TASK GOAL: Reproduce every line of text in the material below verbatim, in its original order, and leave the picture markers out of your output.

RECORDS TO USE:
▬▬▬▬▬▬▬▬▬▬

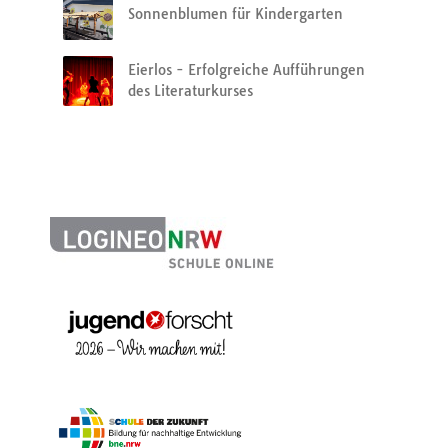
Sonnenblumen für Kindergarten
Eierlos - Erfolgreiche Aufführungen
des Literaturkurses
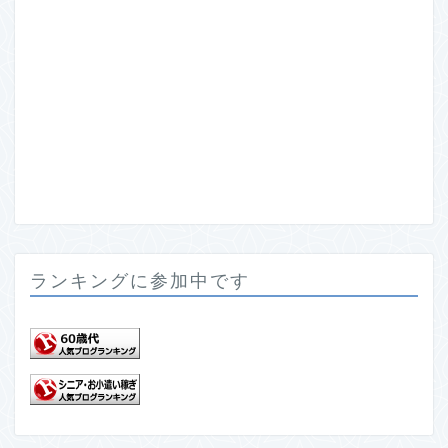
ランキングに参加中です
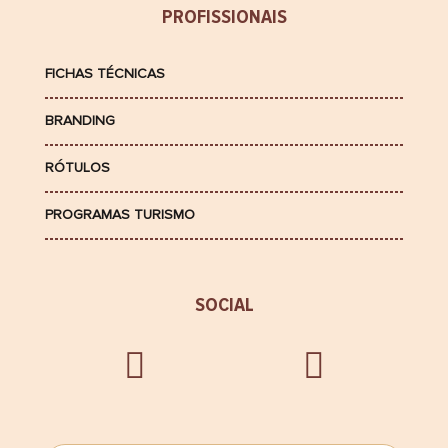
PROFISSIONAIS
FICHAS TÉCNICAS
BRANDING
RÓTULOS
PROGRAMAS TURISMO
SOCIAL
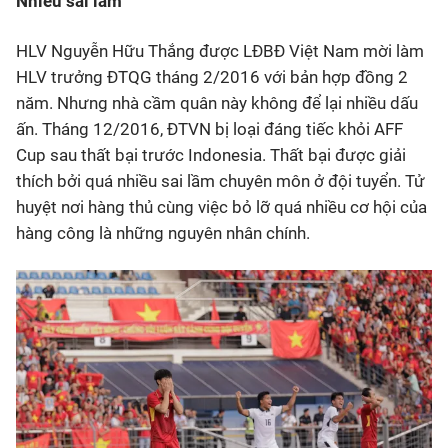
Nhiều sai lầm
HLV Nguyễn Hữu Thắng được LĐBĐ Việt Nam mời làm
HLV trưởng ĐTQG tháng 2/2016 với bản hợp đồng 2
năm. Nhưng nhà cầm quân này không để lại nhiều dấu
ấn. Tháng 12/2016, ĐTVN bị loại đáng tiếc khỏi AFF
Cup sau thất bại trước Indonesia. Thất bại được giải
thích bởi quá nhiều sai lầm chuyên môn ở đội tuyển. Tử
huyệt nơi hàng thủ cùng việc bỏ lỡ quá nhiều cơ hội của
hàng công là những nguyên nhân chính.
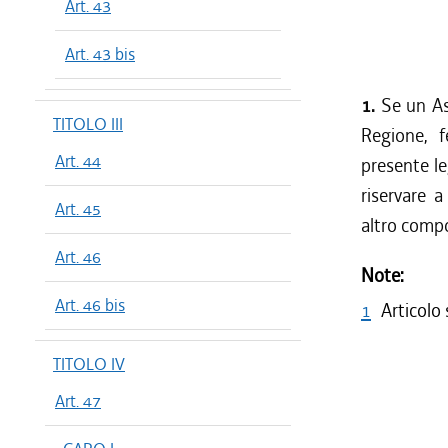
Art. 43
Art. 43 bis
1.
Se un As
TITOLO III
Regione, f
Art. 44
presente le
riservare a
Art. 45
altro comp
Art. 46
Note:
Art. 46 bis
1
Articolo
TITOLO IV
Art. 47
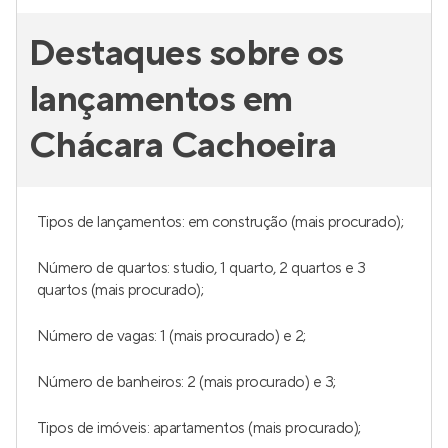
Destaques sobre os
lançamentos em
Chácara Cachoeira
Tipos de lançamentos: em construção (mais procurado);
Número de quartos: studio, 1 quarto, 2 quartos e 3
quartos (mais procurado);
Número de vagas: 1 (mais procurado) e 2;
Número de banheiros: 2 (mais procurado) e 3;
Tipos de imóveis: apartamentos (mais procurado);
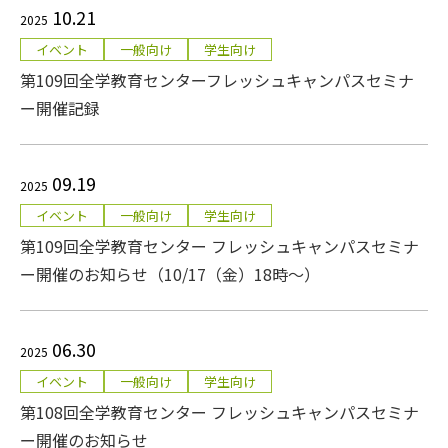
10.21
2025
イベント
一般向け
学生向け
第109回全学教育センターフレッシュキャンパスセミナ
ー開催記録
09.19
2025
イベント
一般向け
学生向け
第109回全学教育センター フレッシュキャンパスセミナ
ー開催のお知らせ（10/17（金）18時～）
06.30
2025
イベント
一般向け
学生向け
第108回全学教育センター フレッシュキャンパスセミナ
ー開催のお知らせ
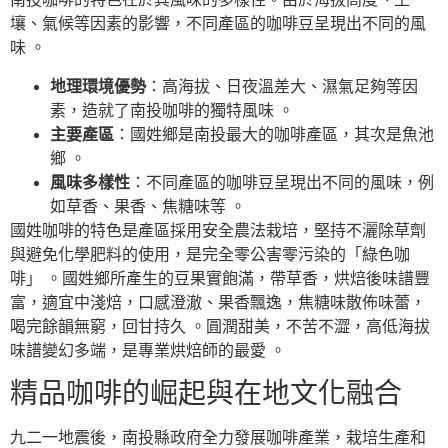
壤、氣候等因素的影響，不同產區的咖啡豆呈現出不同的風
味 。
地理環境優勢
：高海拔、日夜溫差大、濕氣足夠等因
素，造就了南投咖啡的獨特風味 。
主要產區
：國姓鄉是南投最大的咖啡產區，其次是魚池
鄉 。
風味多樣性
：不同產區的咖啡豆呈現出不同的風味，例
如草香、果香、焦糖味等 。
國姓咖啡的特色是產區採用安全農法栽培，堅持不灑除草劑
與避免化學肥料的使用，是完全零公害零污染的「綠色咖
啡」 。國姓鄉所產生的豆果實飽滿，帶草香，烘焙後味譜豐
富，適宜中淺焙，口感澄澈、果香飄逸，焦糖味散佈味蕾，
喝完餘韻無窮，回甘持久 。圓潤甜美，不苦不澀，高低海拔
味譜變幻多端，是專業烘焙師的最愛 。
精品咖啡的崛起與在地文化融合
九二一地震後，南投縣政府全力發展咖啡產業，栽培生產和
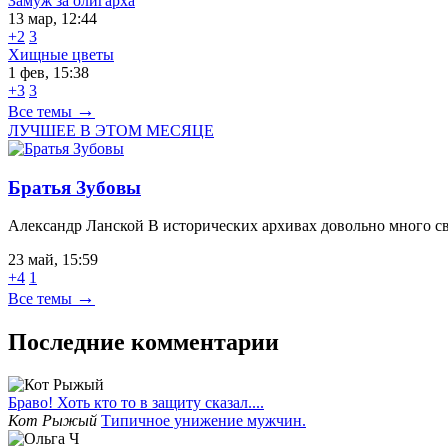
Замуж за олигарха
13 мар, 12:44
+2
3
Хищные цветы
1 фев, 15:38
+3
3
→
Все темы
ЛУЧШЕЕ В ЭТОМ МЕСЯЦЕ
Братья Зубовы
Александр Ланской В исторических архивах довольно много св
23 май, 15:59
+4
1
→
Все темы
Последние комментарии
Браво! Хоть кто то в защиту сказал....
Кот Рыжый
Типичное унижение мужчин.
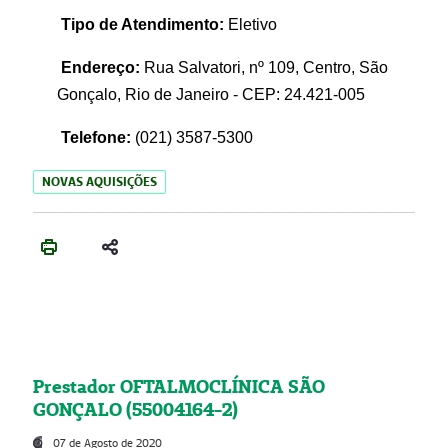
Tipo de Atendimento:
Eletivo
Endereço:
Rua Salvatori, nº 109, Centro, São
Gonçalo, Rio de Janeiro - CEP: 24.421-005
Telefone:
(021)
3587-5300
NOVAS AQUISIÇÕES
Prestador OFTALMOCLÍNICA SÃO
GONÇALO (55004164-2)
07 de Agosto de 2020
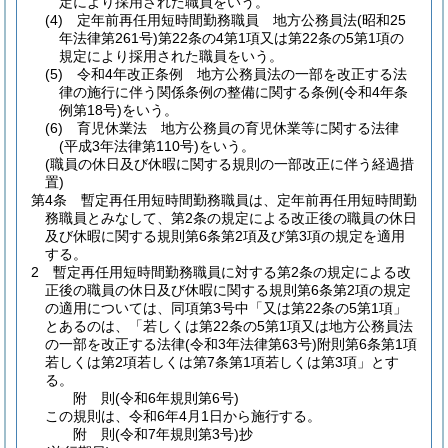
定により採用された職員をいう。
(4)
定年前再任用短時間勤務職員 地方公務員法
(昭和25
年法律第261号)
第22条の4第1項又は第22条の5第1項の
規定により採用された職員をいう。
(5)
令和4年改正条例 地方公務員法の一部を改正する法
律の施行に伴う関係条例の整備に関する条例
(令和4年条
例第18号)
をいう。
(6)
育児休業法 地方公務員の育児休業等に関する法律
(平成3年法律第110号)
をいう。
(職員の休日及び休暇に関する規則の一部改正に伴う経過措
置)
第4条
暫定再任用短時間勤務職員は、定年前再任用短時間勤
務職員とみなして、第2条の規定による改正後の職員の休日
及び休暇に関する規則第6条第2項及び第3項の規定を適用
する。
2
暫定再任用短時間勤務職員に対する第2条の規定による改
正後の職員の休日及び休暇に関する規則第6条第2項の規定
の適用については、同項第3号中「又は第22条の5第1項」
とあるのは、「若しくは第22条の5第1項又は地方公務員法
の一部を改正する法律
(令和3年法律第63号)
附則第6条第1項
若しくは第2項若しくは第7条第1項若しくは第3項」とす
る。
附
則
(令和6年
規則第6号)
この規則は、令和6年4月1日から施行する。
附
則
(令和7年
規則第3号)
抄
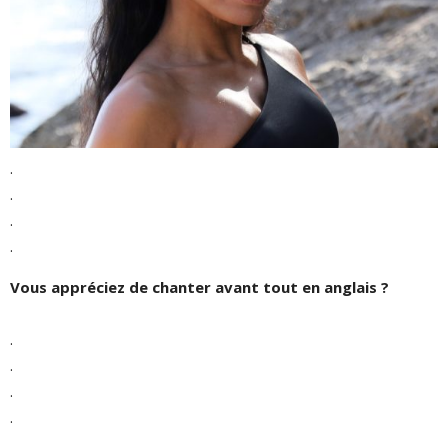
.
.
.
.
Vous appréciez de chanter avant tout en anglais ?
.
.
.
.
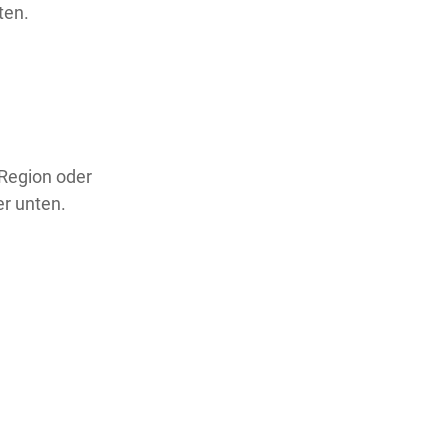
ten.
 Region oder
er unten.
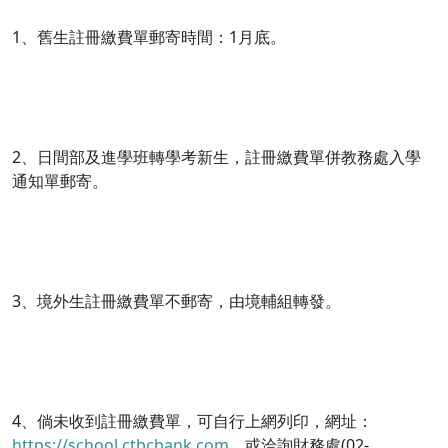
1、舊生註冊繳費單郵寄時間：1月底。
2、日間部及進學班轉學考新生，註冊繳費單併教務處入學
通知單郵寄。
3、境外生註冊繳費單不郵寄，由境輔組轉發。
4、倘未收到註冊繳費單，可自行上網列印，網址：
https://school.ctbcbank.com
，或洽詢財務處(02-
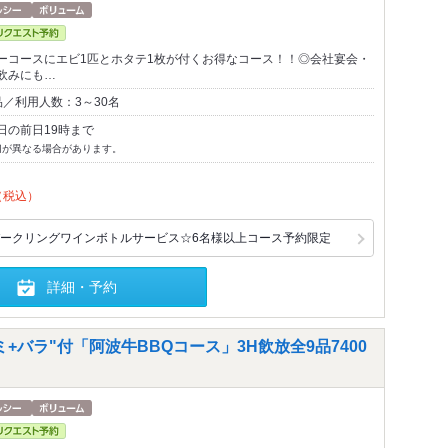
ーコースにエビ1匹とホタテ1枚が付くお得なコース！！◎会社宴会・
飲みにも…
／利用人数：3～30名
日の前日19時まで
切が異なる場合があります。
（税込）
ークリングワインボトルサービス☆6名様以上コース予約限定
詳細・予約
ミ+バラ"付「阿波牛BBQコース」3H飲放全9品7400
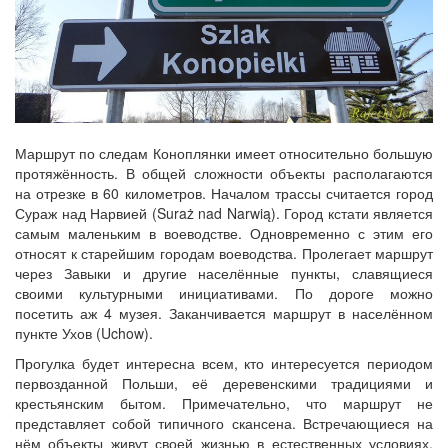
Маршрут по следам Коноплянки имеет относительно большую
протяжённость. В общей сложности объекты располагаются
на отрезке в 60 километров. Началом трассы считается город
Сураж над Нарвией (Suraż nad Narwią). Город кстати является
самым маленьким в воеводстве. Одновременно с этим его
относят к старейшим городам воеводства. Пролегает маршрут
через Завыки и другие населённые пункты, славящиеся
своими культурными инициативами. По дороге можно
посетить аж 4 музея. Заканчивается маршрут в населённом
пункте Ухов (Uchow).
Прогулка будет интересна всем, кто интересуется периодом
первозданной Польши, её деревенскими традициями и
крестьянским бытом. Примечательно, что маршрут не
представляет собой типичного скансена. Встречающиеся на
нём объекты живут своей жизнью в естественных условиях,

▬▬▬▬▬▬▬▬▬▬

WRITTEN ANSWER:
Sonnenblumen für Kindergarten
Eierlos - Erfolgreiche Aufführungen
des Literaturkurses
ランキングに参加中です
PROFISSIONAIS
FICHAS TÉCNICAS
BRANDING
RÓTULOS
PROGRAMAS TURISMO
SOCIAL
Nhiều sai lầm
HLV Nguyễn Hữu Thắng được LĐBĐ Việt Nam mời làm
HLV trưởng ĐTQG tháng 2/2016 với bản hợp đồng 2
năm. Nhưng nhà cầm quân này không để lại nhiều dấu
ấn. Tháng 12/2016, ĐTVN bị loại đáng tiếc khỏi AFF
Cup sau thất bại trước Indonesia. Thất bại được giải
thích bởi quá nhiều sai lầm chuyên môn ở đội tuyển. Tử
huyệt nơi hàng thủ cùng việc bỏ lỡ quá nhiều cơ hội của
hàng công là những nguyên nhân chính.
Art. 43
Art. 43 bis
1.
Se un As
TITOLO III
Regione, f
Art. 44
presente le
riservare a
Art. 45
altro comp
Art. 46
Note:
Art. 46 bis
1
Articolo
TITOLO IV
Art. 47
Destaques sobre os
lançamentos em
Chácara Cachoeira
Tipos de lançamentos: em construção (mais procurado);
Número de quartos: studio, 1 quarto, 2 quartos e 3
quartos (mais procurado);
Número de vagas: 1 (mais procurado) e 2;
Número de banheiros: 2 (mais procurado) e 3;
Tipos de imóveis: apartamentos (mais procurado);
10.21
2025
イベント
一般向け
学生向け
第109回全学教育センターフレッシュキャンパスセミナ
ー開催記録
09.19
2025
イベント
一般向け
学生向け
第109回全学教育センター フレッシュキャンパスセミナ
ー開催のお知らせ（10/17（金）18時～）
06.30
2025
イベント
一般向け
学生向け
第108回全学教育センター フレッシュキャンパスセミナ
ー開催のお知らせ
壤、氣候等因素的影響，不同產區的咖啡豆呈現出不同的風
味 。
地理環境優勢
：高海拔、日夜溫差大、濕氣足夠等因
素，造就了南投咖啡的獨特風味 。
主要產區
：國姓鄉是南投最大的咖啡產區，其次是魚池
鄉 。
風味多樣性
：不同產區的咖啡豆呈現出不同的風味，例
如草香、果香、焦糖味等 。
國姓咖啡的特色是產區採用安全農法栽培，堅持不灑除草劑
與避免化學肥料的使用，是完全零公害零污染的「綠色咖
啡」 。國姓鄉所產生的豆果實飽滿，帶草香，烘焙後味譜豐
富，適宜中淺焙，口感澄澈、果香飄逸，焦糖味散佈味蕾，
喝完餘韻無窮，回甘持久 。圓潤甜美，不苦不澀，高低海拔
味譜變幻多端，是專業烘焙師的最愛 。
精品咖啡的崛起與在地文化融合
九二一地震後，南投縣政府全力發展咖啡產業，栽培生產和
Замуж за олигарха
13 мар, 12:44
+2
3
Хищные цветы
1 фев, 15:38
+3
3
→
Все темы
ЛУЧШЕЕ В ЭТОМ МЕСЯЦЕ
Братья Зубовы
Александр Ланской В исторических архивах довольно много св
23 май, 15:59
+4
1
→
Все темы
Последние комментарии
Браво! Хоть кто то в защиту сказал....
Кот Рыжый
Типичное унижение мужчин.
Tipo de Atendimento:
Eletivo
Endereço:
Rua Salvatori, nº 109, Centro, São
Gonçalo, Rio de Janeiro - CEP: 24.421-005
Telefone:
(021)
3587-5300
NOVAS AQUISIÇÕES
Prestador OFTALMOCLÍNICA SÃO
GONÇALO (55004164-2)
07 de Agosto de 2020
定により採用された職員をいう。
(4)
定年前再任用短時間勤務職員 地方公務員法
(昭和25
年法律第261号)
第22条の4第1項又は第22条の5第1項の
規定により採用された職員をいう。
(5)
令和4年改正条例 地方公務員法の一部を改正する法
律の施行に伴う関係条例の整備に関する条例
(令和4年条
例第18号)
をいう。
(6)
育児休業法 地方公務員の育児休業等に関する法律
(平成3年法律第110号)
をいう。
(職員の休日及び休暇に関する規則の一部改正に伴う経過措
置)
第4条
暫定再任用短時間勤務職員は、定年前再任用短時間勤
務職員とみなして、第2条の規定による改正後の職員の休日
及び休暇に関する規則第6条第2項及び第3項の規定を適用
する。
2
暫定再任用短時間勤務職員に対する第2条の規定による改
正後の職員の休日及び休暇に関する規則第6条第2項の規定
の適用については、同項第3号中「又は第22条の5第1項」
とあるのは、「若しくは第22条の5第1項又は地方公務員法
の一部を改正する法律
(令和3年法律第63号)
附則第6条第1項
若しくは第2項若しくは第7条第1項若しくは第3項」とす
る。
附
則
(令和6年
規則第6号)
この規則は、令和6年4月1日から施行する。
附
則
(令和7年
規則第3号)
抄
.
.
.
.
Vous appréciez de chanter avant tout en anglais ?
.
.
.
.
ten.
 Region oder
er unten.
1、舊生註冊繳費單郵寄時間：1月底。
2、日間部及進學班轉學考新生，註冊繳費單併教務處入學
通知單郵寄。
3、境外生註冊繳費單不郵寄，由境輔組轉發。
4、倘未收到註冊繳費單，可自行上網列印，網址：
https://school.ctbcbank.com
，或洽詢財務處(02-
ーコースにエビ1匹とホタテ1枚が付くお得なコース！！◎会社宴会・
飲みにも…
／利用人数：3～30名
日の前日19時まで
切が異なる場合があります。
（税込）
ークリングワインボトルサービス☆6名様以上コース予約限定
詳細・予約
ミ+バラ"付「阿波牛BBQコース」3H飲放全9品7400
Маршрут по следам Коноплянки имеет относительно большую
протяжённость. В общей сложности объекты располагаются
на отрезке в 60 километров. Началом трассы считается город
Сураж над Нарвией (Suraż nad Narwią). Город кстати является
самым маленьким в воеводстве. Одновременно с этим его
относят к старейшим городам воеводства. Пролегает маршрут
через Завыки и другие населённые пункты, славящиеся
своими культурными инициативами. По дороге можно
посетить аж 4 музея. Заканчивается маршрут в населённом
пункте Ухов (Uchow).
Прогулка будет интересна всем, кто интересуется периодом
первозданной Польши, её деревенскими традициями и
крестьянским бытом. Примечательно, что маршрут не
представляет собой типичного скансена. Встречающиеся на
нём объекты живут своей жизнью в естественных условиях,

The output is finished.